Model Comparison and Final Model Selection¶

In [220]:
# training performance comparison

models_train_comp_df = pd.concat(
    [
        decision_tree_default_perf_train.T,
        decision_tree_perf_train.T,
        decision_tree_tune_perf_train.T,
        decision_tree_post_perf_train.T,
    ],
    axis=1,
)
models_train_comp_df.columns = [
    "Decision Tree (sklearn default)",
    "Decision Tree with class_weight",
    "Decision Tree (Pre-Pruning)",
    "Decision Tree (Post-Pruning)",
]
print("Training performance comparison:")
models_train_comp_df
Training performance comparison:
Out[220]:
Decision Tree (sklearn default) Decision Tree with class_weight Decision Tree (Pre-Pruning) Decision Tree (Post-Pruning)
Accuracy 1.0 1.0 0.998857 0.926286
Recall 1.0 1.0 0.991477 1.000000
Precision 1.0 1.0 0.997143 0.577049
F1 1.0 1.0 0.994302 0.731809
In [221]:
# testing performance comparison

models_test_comp_df = pd.concat(
    [
        decision_tree_default_perf_test.T,
        decision_tree_perf_test.T,
        decision_tree_tune_perf_test.T,
        decision_tree_post_test.T,
    ],
    axis=1,
)
models_test_comp_df.columns = [
    "Decision Tree (sklearn default)",
    "Decision Tree with class_weight",
    "Decision Tree (Pre-Pruning)",
    "Decision Tree (Post-Pruning)",
]
print("Test set performance comparison:")
models_test_comp_df
Test set performance comparison:
Out[221]:
Decision Tree (sklearn default) Decision Tree with class_weight Decision Tree (Pre-Pruning) Decision Tree (Post-Pruning)
Accuracy 0.984000 0.982000 0.987333 0.928000
Recall 0.882812 0.898438 0.906250 1.000000
Precision 0.926230 0.891473 0.943089 0.542373
F1 0.904000 0.894942 0.924303 0.703297
  • Test data and training data provided similar results.
  • Decision tree models with pre-pruning is giving high recall and precision scores on both training and test sets.
  • High recall and precision scores are the most desirable feature of the model pruning
  • Post-pruning has a significant drop in precision
  • Therefore, we are choosing the pre-pruned tree as our best model.

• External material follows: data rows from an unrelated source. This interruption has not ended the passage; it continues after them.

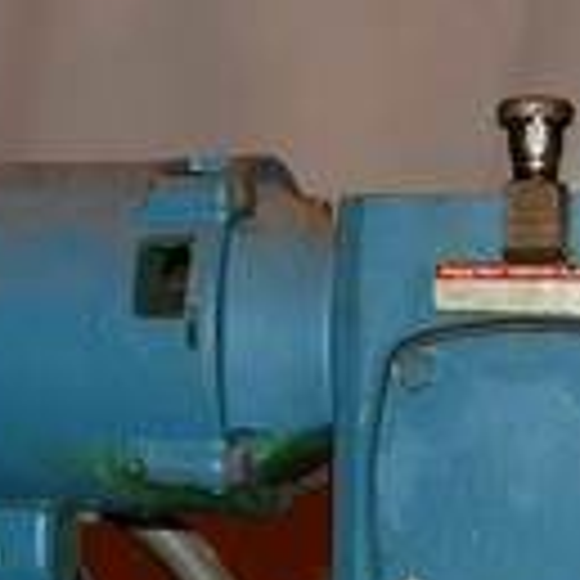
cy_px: 301
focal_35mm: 150
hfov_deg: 11.6
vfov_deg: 11.6
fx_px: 2843
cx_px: 184
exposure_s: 1/60
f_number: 5
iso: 400
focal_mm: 38
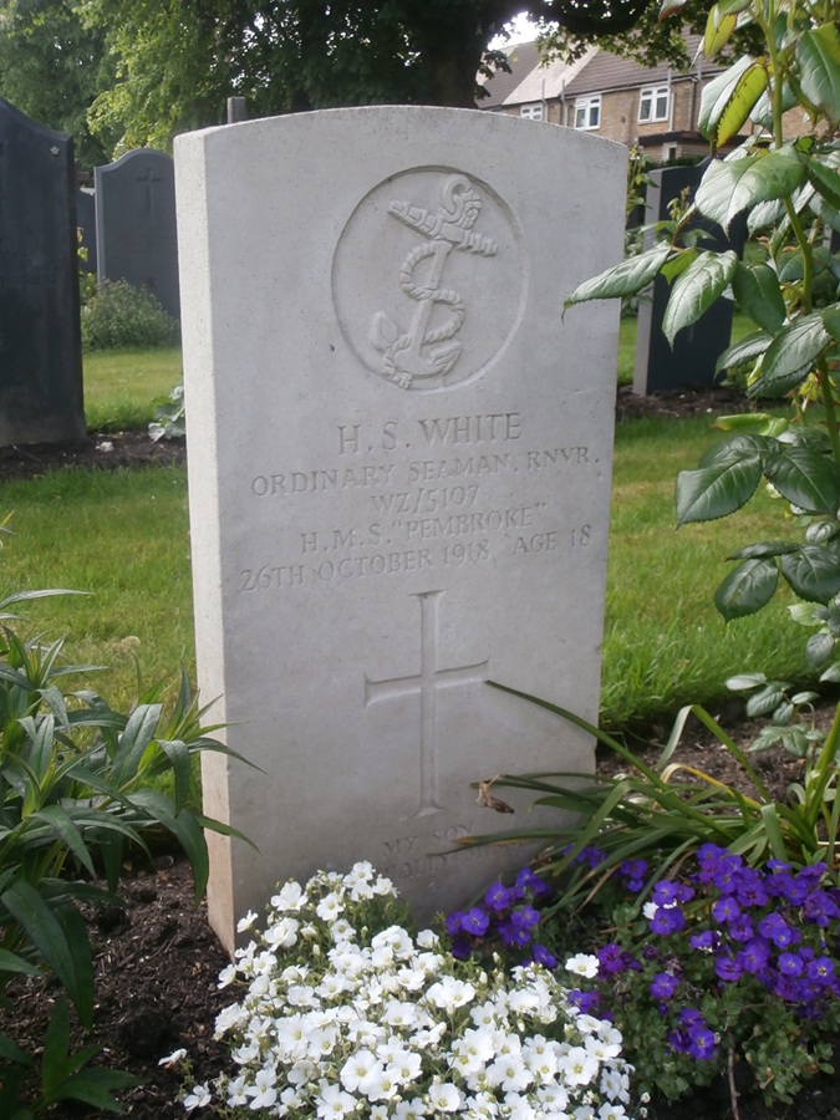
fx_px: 1229
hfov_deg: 37.7
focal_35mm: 38
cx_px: 420
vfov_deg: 49.0
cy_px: 560
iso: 100
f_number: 3.9
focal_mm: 6.67
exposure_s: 1/160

Actionable Insights and Business Recommendations¶

Insights

  • The model built can be used to predict whether a person will purchase a personal loan and can correctly identify 98% of those purchases.
  • The model can also identify the purchase with very few false positives or false negatives.
  • Although key features, such as income, credit card average, and education, play key roles, they are not completely reliable. Only considering these features leads to false negatives, leaving many customers who without the personal loan.

What recommedations would you suggest to the bank?¶

Business recommendations

  • Use the pre-pruning model to identify customers for personal loan offers.
  • Creative offers could be made online or in branch offices or other marketing.
  • Additional research on whether to use online marketing, mention the availability, or offer incentives would be more effective.
  • Data should be kept on which marketing program was the one leading to the personal loan.